> **EXTRAIT DU TEXTE**:
Quand un lieu aussi symbolique que le palais de justice peut être la cible d’un cambriolage, et que cela réussisse, c’est toute la question de la sécurité des infrastructures publiques qui se pose au Gabon.

Le palais de justice de Port-Gentil a récemment été la cible d’un cambriolage, un fait divers qui suscite à la fois étonnement et inquiétude. Car au-delà de cet incident, on se pose des question sur la vulnérabilité de la sécurité des institutions publiques.
Comment un lieu aussi sensible, censé incarner l’autorité de l’État, a-t-il pu prendre à la légère son système de protection?
Selon plusieurs informations, la surveillance du site aurait été assurée par un simple gardien civil. L’on se demande si réellement des moyens sont déployés pour protéger des infrastructures aussi stratégiques au Gabon.
On a l’impression que tout ceci n’est qu’un canular, un palais de justice cambriolé, comme n’importe quel bâtiment ordinaire, cela révèle un contraste frappant entre le rôle symbolique de l’institution et la réalité de sa protection. Un endroit où y sont gardés des dossiers sensibles, pièces à convictions. archives, autant d’éléments qui nécessitent pourtant un niveau de sécurité élevé.

> **CONSIGNE DE L'EXERCICE**:
Dans le texte ci-dessus sur le cambriolage du palais de justice de Port-Gentil, résumez s'il vous plaît en deux phrases au plus le paragraphe qui commence par « Selon plusieurs informations ».

> **EXTRAITS DES DONNÉES**:
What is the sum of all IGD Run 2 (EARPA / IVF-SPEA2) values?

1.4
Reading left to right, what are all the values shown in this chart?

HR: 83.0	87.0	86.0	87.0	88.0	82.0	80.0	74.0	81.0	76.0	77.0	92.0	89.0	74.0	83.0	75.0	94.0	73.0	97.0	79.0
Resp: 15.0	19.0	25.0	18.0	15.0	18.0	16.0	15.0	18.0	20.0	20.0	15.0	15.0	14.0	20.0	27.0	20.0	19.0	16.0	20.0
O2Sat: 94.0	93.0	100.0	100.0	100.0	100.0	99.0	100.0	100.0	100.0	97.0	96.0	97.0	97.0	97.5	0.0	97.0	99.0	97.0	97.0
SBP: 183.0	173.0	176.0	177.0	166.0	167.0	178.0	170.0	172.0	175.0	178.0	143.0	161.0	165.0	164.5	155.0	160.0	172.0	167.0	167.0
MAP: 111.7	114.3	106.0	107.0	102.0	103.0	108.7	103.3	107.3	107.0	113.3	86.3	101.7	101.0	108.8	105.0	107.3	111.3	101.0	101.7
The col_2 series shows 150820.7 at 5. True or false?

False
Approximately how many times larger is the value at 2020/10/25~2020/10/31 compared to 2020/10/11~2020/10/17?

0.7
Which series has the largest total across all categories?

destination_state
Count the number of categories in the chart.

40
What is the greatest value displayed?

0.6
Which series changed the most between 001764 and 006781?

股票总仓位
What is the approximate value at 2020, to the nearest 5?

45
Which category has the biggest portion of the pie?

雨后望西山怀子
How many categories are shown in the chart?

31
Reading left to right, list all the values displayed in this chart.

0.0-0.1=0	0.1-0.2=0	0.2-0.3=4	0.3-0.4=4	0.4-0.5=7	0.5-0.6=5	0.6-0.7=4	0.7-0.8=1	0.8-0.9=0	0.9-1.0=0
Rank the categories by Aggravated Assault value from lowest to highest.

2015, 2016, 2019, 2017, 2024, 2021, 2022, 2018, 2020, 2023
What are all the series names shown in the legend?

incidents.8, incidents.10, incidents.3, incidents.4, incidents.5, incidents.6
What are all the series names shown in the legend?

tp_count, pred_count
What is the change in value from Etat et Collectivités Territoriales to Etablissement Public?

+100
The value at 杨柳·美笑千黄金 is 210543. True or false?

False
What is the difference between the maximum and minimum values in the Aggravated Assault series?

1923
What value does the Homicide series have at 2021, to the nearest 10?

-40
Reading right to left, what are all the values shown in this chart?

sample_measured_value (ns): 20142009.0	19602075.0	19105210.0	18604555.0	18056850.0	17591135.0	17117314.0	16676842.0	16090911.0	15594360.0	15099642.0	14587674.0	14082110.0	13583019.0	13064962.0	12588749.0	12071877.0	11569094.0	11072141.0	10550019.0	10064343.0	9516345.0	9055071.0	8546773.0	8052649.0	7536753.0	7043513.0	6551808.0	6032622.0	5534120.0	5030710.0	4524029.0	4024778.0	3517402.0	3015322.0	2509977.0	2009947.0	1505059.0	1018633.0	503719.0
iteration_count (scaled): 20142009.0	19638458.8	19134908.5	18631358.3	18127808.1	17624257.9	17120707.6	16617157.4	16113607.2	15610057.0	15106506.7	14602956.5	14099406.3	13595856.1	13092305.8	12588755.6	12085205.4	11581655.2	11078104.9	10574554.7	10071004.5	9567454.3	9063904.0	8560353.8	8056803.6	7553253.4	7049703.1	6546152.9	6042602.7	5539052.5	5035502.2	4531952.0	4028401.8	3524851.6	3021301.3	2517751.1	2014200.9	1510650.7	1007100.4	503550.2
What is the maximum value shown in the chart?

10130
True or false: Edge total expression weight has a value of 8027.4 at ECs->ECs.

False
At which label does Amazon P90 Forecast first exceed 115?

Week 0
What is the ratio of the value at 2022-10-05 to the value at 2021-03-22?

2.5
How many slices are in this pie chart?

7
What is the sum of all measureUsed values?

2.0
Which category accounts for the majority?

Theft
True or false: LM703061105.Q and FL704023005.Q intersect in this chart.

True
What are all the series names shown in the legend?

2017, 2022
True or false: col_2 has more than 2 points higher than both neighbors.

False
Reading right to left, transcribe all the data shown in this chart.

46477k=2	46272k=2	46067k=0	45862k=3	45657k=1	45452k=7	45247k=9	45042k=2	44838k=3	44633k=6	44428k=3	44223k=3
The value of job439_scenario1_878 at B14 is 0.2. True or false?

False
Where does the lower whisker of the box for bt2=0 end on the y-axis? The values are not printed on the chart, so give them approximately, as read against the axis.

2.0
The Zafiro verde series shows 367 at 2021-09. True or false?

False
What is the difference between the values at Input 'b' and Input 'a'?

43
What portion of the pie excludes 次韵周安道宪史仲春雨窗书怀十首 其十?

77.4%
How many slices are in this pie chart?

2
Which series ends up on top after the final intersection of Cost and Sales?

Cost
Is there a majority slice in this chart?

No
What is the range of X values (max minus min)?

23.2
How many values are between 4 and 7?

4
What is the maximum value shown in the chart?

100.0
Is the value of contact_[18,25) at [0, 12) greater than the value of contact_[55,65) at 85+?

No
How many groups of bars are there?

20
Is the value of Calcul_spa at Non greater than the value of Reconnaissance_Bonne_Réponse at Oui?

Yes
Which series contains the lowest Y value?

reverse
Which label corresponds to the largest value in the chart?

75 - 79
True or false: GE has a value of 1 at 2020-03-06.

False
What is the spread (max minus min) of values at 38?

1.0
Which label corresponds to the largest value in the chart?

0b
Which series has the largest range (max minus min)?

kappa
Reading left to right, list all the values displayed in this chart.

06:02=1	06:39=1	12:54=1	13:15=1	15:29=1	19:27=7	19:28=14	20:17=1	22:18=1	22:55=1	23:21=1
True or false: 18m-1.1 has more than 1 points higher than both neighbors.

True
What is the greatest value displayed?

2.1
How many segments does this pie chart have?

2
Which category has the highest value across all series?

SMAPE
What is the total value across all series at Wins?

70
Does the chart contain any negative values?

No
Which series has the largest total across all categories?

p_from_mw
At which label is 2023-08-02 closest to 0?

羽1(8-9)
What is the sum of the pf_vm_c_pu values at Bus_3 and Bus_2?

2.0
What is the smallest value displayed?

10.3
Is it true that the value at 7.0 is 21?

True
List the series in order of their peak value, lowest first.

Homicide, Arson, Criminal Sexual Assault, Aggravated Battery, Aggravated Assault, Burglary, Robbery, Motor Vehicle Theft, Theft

> **RÉPONSE À L'EXERCICE**:
D'après plusieurs informations, le site n'aurait été surveillé que par un simple gardien civil. On se demande donc si de vrais moyens sont mis en œuvre pour protéger des infrastructures aussi stratégiques au Gabon.